Tenía la urgencia de escribir algo coherente. Me pegaba en la frente, me desacomodaba el pelo una y otra vez. En frente tenía a un viejito leyendo el periódico que por momentos me decía “¿eh?”, porque creía que le estaba hablando a él. Creo que nunca me había costado tanto arrancar a escribir. Empecé por disparar palabras para llenar los espacios. Y me tropecé con un chapsuy de ideas que llegaron a cualquier otro puerto menos al mío.

En parte, gracias ella creo menos en esa premisa absurda del feminismo que te dice hay que apoyar, aceptar y querer a todas las mujeres por su simple condición de mujer. No me jodan con eso, en este mundo de impares así como hay malos hombres, también han existido, existen y seguirán existiendo mujeres de mierda.

Ya basta de escribir lo que pensás, tu desprecio, tu sarcasmo, tu falso desinterés hacia la vida. ¡A nadie le importa, carajo! Sólo ahorrate los rodeos y escribilo exactito como lo tenés en la cabeza. Sin tanto adorno ni barnices. Sólo escribí, por la concha de la lora, escribí. 

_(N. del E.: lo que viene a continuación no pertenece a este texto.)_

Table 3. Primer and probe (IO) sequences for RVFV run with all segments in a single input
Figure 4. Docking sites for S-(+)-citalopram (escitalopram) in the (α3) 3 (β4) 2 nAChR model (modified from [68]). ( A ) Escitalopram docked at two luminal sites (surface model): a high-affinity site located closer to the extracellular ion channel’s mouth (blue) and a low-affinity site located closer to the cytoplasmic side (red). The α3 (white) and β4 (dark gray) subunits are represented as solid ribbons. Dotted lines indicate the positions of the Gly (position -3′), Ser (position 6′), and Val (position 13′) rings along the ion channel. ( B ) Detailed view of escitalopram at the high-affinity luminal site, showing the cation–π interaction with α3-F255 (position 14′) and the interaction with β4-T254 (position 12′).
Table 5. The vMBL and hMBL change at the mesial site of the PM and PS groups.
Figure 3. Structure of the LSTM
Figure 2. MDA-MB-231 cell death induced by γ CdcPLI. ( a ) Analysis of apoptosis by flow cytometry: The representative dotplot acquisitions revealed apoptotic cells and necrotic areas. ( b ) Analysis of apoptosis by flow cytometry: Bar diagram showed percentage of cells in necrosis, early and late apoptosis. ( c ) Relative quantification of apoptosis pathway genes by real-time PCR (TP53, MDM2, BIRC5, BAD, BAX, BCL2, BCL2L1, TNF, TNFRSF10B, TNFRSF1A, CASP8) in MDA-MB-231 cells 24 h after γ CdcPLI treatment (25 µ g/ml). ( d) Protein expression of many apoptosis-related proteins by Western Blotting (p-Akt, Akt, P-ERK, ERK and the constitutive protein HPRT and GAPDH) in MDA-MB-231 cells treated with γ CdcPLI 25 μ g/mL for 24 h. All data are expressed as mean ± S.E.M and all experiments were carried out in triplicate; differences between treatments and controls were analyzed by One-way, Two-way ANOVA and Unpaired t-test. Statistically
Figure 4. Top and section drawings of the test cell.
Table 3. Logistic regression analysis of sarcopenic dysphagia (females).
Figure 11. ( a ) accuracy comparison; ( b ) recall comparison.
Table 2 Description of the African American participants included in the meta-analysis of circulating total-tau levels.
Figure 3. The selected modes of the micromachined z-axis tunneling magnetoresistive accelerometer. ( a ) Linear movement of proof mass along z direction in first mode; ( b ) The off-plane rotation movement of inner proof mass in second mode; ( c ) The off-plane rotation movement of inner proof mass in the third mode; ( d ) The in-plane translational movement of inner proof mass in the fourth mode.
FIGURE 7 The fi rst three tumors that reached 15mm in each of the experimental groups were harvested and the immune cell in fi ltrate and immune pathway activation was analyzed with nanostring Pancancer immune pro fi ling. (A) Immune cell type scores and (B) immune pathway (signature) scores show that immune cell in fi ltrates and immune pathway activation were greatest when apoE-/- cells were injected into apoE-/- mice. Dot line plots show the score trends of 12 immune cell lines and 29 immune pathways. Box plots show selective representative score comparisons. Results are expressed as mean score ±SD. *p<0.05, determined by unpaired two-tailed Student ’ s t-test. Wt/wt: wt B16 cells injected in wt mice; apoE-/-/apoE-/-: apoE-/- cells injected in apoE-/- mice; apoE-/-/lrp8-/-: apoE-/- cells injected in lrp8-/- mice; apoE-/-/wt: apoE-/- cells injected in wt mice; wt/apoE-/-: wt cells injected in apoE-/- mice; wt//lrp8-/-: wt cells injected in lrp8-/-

Me sentí frustrada. Guardé mis cosas y me fui. De camino a casa venía pensando en que quizás no era un relato ni un ensayo alegórico al ego que debían ser escritos como todos los demás, o sólo era mi superyó tratando de evitar que tocara susceptibilidades ajenas, o tal vez solo estoy cayendo en cuenta que hace tiempo me puse la camisa de escribidora, esa que se acomodó en la cueva de crear “cuando sobra el tiempo” o escribir porque es necesario liberar espacio. Esa maje a la que ya casi se le olvida ese impulso primario que es escribir.